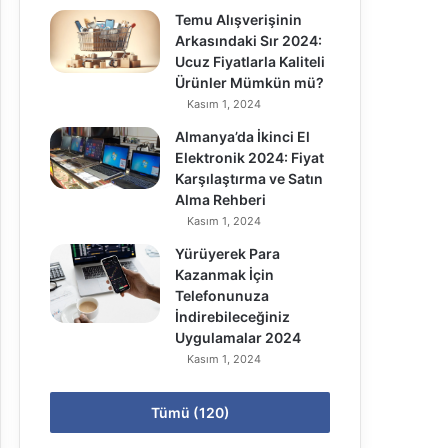
Temu Alışverişinin
Arkasındaki Sır 2024:
Ucuz Fiyatlarla Kaliteli
Ürünler Mümkün mü?
Kasım 1, 2024
Almanya’da İkinci El
Elektronik 2024: Fiyat
Karşılaştırma ve Satın
Alma Rehberi
Kasım 1, 2024
Yürüyerek Para
Kazanmak İçin
Telefonunuza
İndirebileceğiniz
Uygulamalar 2024
Kasım 1, 2024
Tümü (120)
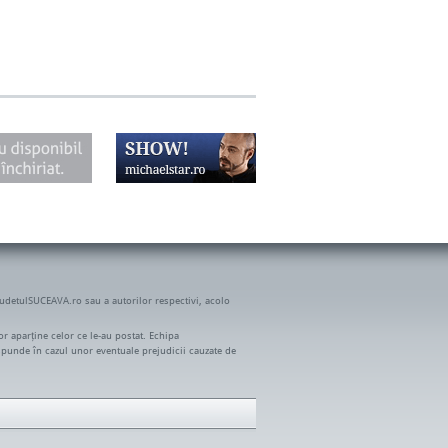
JudetulSUCEAVA.ro sau a autorilor respectivi, acolo
r aparține celor ce le-au postat. Echipa
spunde în cazul unor eventuale prejudicii cauzate de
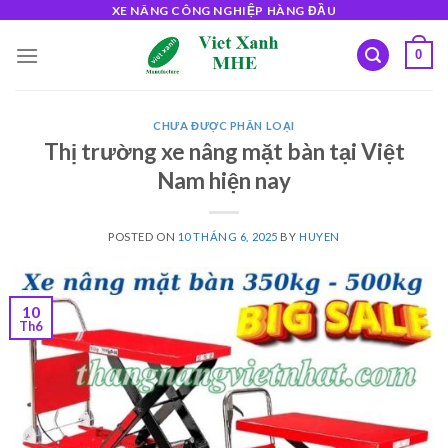
Skip
XE NÂNG CÔNG NGHIỆP HÀNG ĐẦU
to
0
content
CHƯA ĐƯỢC PHÂN LOẠI
Thị trường xe nâng mặt bàn tại Việt
Nam hiện nay
POSTED ON
10 THÁNG 6, 2025
BY
HUYEN
10
Th6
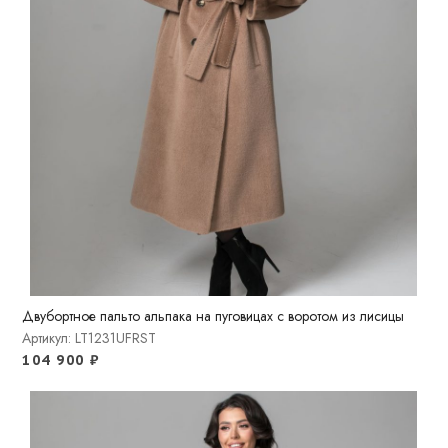
Двубортное пальто альпака на пуговицах с воротом из лисицы
Артикул: LT1231UFRST
104 900
₽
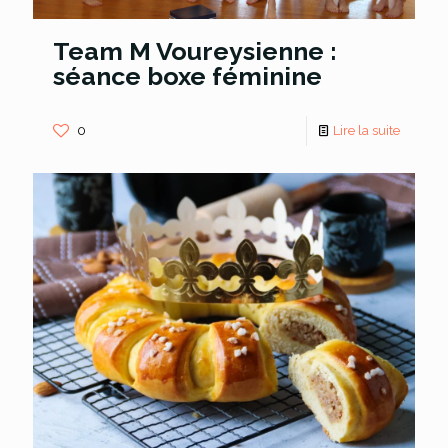
Team M Voureysienne :
séance boxe féminine
0
Lire la suite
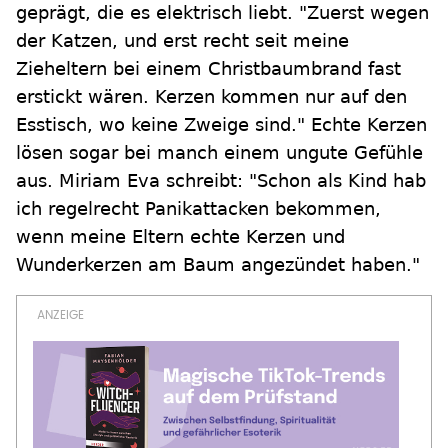
geprägt, die es elektrisch liebt. "Zuerst wegen
der Katzen, und erst recht seit meine
Zieheltern bei einem Christbaumbrand fast
erstickt wären. Kerzen kommen nur auf den
Esstisch, wo keine Zweige sind." Echte Kerzen
lösen sogar bei manch einem ungute Gefühle
aus. Miriam Eva schreibt: "Schon als Kind hab
ich regelrecht Panikattacken bekommen,
wenn meine Eltern echte Kerzen und
Wunderkerzen am Baum angezündet haben."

WHAT YOU NEED TO DO
Render every line of text in the listing above as a numbered list, leaving out blank lines and the pictures.

TASK SOLUTION
1. Temu Alışverişinin
2. Arkasındaki Sır 2024:
3. Ucuz Fiyatlarla Kaliteli
4. Ürünler Mümkün mü?
5. Kasım 1, 2024
6. Almanya’da İkinci El
7. Elektronik 2024: Fiyat
8. Karşılaştırma ve Satın
9. Alma Rehberi
10. Kasım 1, 2024
11. Yürüyerek Para
12. Kazanmak İçin
13. Telefonunuza
14. İndirebileceğiniz
15. Uygulamalar 2024
16. Kasım 1, 2024
17. Tümü (120)
18. JudetulSUCEAVA.ro sau a autorilor respectivi, acolo
19. r aparține celor ce le-au postat. Echipa
20. spunde în cazul unor eventuale prejudicii cauzate de
21. Skip
22. XE NÂNG CÔNG NGHIỆP HÀNG ĐẦU
23. to
24. 0
25. content
26. CHƯA ĐƯỢC PHÂN LOẠI
27. Thị trường xe nâng mặt bàn tại Việt
28. Nam hiện nay
29. POSTED ON
30. 10 THÁNG 6, 2025
31. BY
32. HUYEN
33. 10
34. Th6
35. Двубортное пальто альпака на пуговицах с воротом из лисицы
36. Артикул: LT1231UFRST
37. 104 900
38. ₽
39. Team M Voureysienne :
40. séance boxe féminine
41. 0
42. Lire la suite
43. geprägt, die es elektrisch liebt. "Zuerst wegen
44. der Katzen, und erst recht seit meine
45. Zieheltern bei einem Christbaumbrand fast
46. erstickt wären. Kerzen kommen nur auf den
47. Esstisch, wo keine Zweige sind." Echte Kerzen
48. lösen sogar bei manch einem ungute Gefühle
49. aus. Miriam Eva schreibt: "Schon als Kind hab
50. ich regelrecht Panikattacken bekommen,
51. wenn meine Eltern echte Kerzen und
52. Wunderkerzen am Baum angezündet haben."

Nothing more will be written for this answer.